# Rough side or smooth?



## philly (Jun 13, 2010)

I prefer smooth outside against my fingers, I think it helps facilitate a slick release. 
Philly


----------



## bleachbone (Nov 15, 2010)

same here


----------



## Tex-Shooter (Dec 17, 2009)

It depends a lot on the type of leather. -- Tex-Shooter


----------



## philly (Jun 13, 2010)

Tex-Shooter said:


> It depends a lot on the type of leather. -- Tex-Shooter


I am shooting nothing but yours Bill, they are very smooth.
Philly


----------



## Devoman (Oct 15, 2010)

philly said:


> I prefer smooth outside against my fingers, I think it helps facilitate a slick release.
> Philly


 Ditto


----------



## Brooklyn00003 (Feb 28, 2010)

I recommend smoot .


----------



## orcrender (Sep 11, 2010)

I like the smooth side out. Tried it in and had problems with ammo.


----------



## Performance Catapults (Feb 3, 2010)

Rough side out for me.


----------



## dgui (Jan 12, 2010)

I shoot it which ever way it flops now.


----------



## philly (Jun 13, 2010)

You gota love that Dgui, I am supprised that you even use a pouch man. LOL
Philly


----------



## e~shot (Jun 3, 2010)

I tried both the method and I mostly like smooth outside against my fingers


----------



## NaturalFork (Jan 21, 2010)

With the leather I use now both sides are rough. However if I were to use a different type of leather I would want the smooth side on the outside.


----------



## Jaybird (Dec 20, 2009)

I like the smooth side on the inside.


----------



## Nico (Sep 10, 2010)

philly said:


> I prefer smooth outside against my fingers, I think it helps facilitate a slick release.
> Philly


Smooth out rough in.. Helps release and holds ammo better.


----------



## John-Boy (Oct 15, 2010)

RecurveMaster said:


> With the leather I use now both sides are rough. However if I were to use a different type of leather I would want the smooth side on the outside.

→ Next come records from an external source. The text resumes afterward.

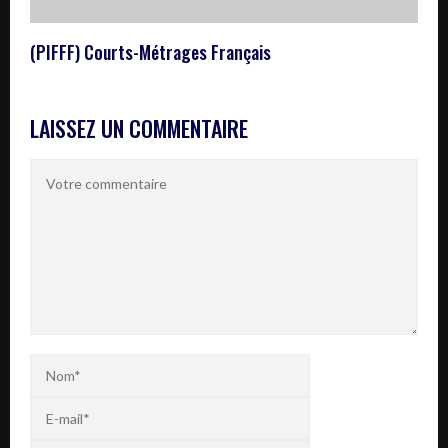
(PIFFF) Courts-Métrages Français
LAISSEZ UN COMMENTAIRE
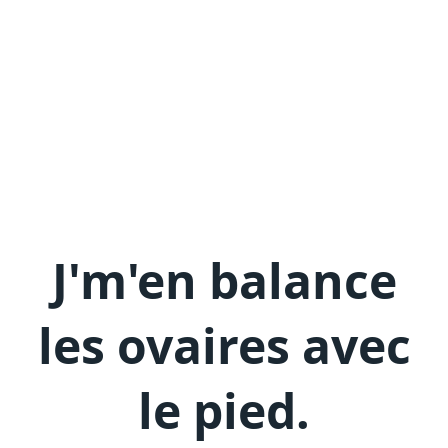
J'm'en
balance
les ovaires avec
le pied
.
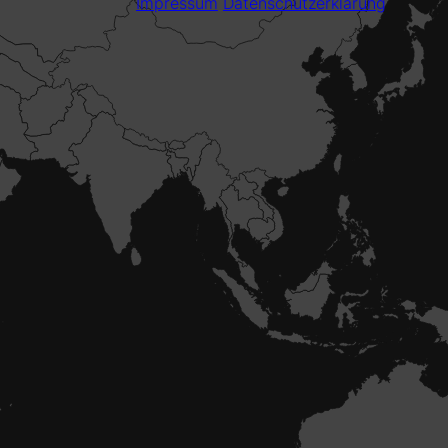
Impressum
Datenschutzerklärung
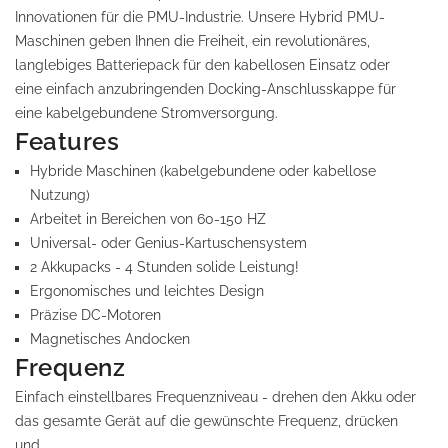
Innovationen für die PMU-Industrie. Unsere Hybrid PMU-
Maschinen geben Ihnen die Freiheit, ein revolutionäres,
langlebiges Batteriepack für den kabellosen Einsatz oder
eine einfach anzubringenden Docking-Anschlusskappe für
eine kabelgebundene Stromversorgung.
Features
Hybride Maschinen (kabelgebundene oder kabellose
Nutzung)
Arbeitet in Bereichen von 60-150 HZ
Universal- oder Genius-Kartuschensystem
2 Akkupacks - 4 Stunden solide Leistung!
Ergonomisches und leichtes Design
Präzise DC-Motoren
Magnetisches Andocken
Frequenz
Einfach einstellbares Frequenzniveau - drehen den Akku oder
das gesamte Gerät auf die gewünschte Frequenz, drücken
und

But i like the rough on both sides!!


----------



## bunnybuster (Dec 26, 2009)

rough side out.


----------



## shooter452 (Nov 6, 2010)

When I think about it.....it seems logical to have the rough side out giving the shooter a better grip and the smooth side in giving the ammo a well.....smoother release. In practice, I use the smooth side out because it feels better and for me being comfortable really helps with consistent accuracy!


----------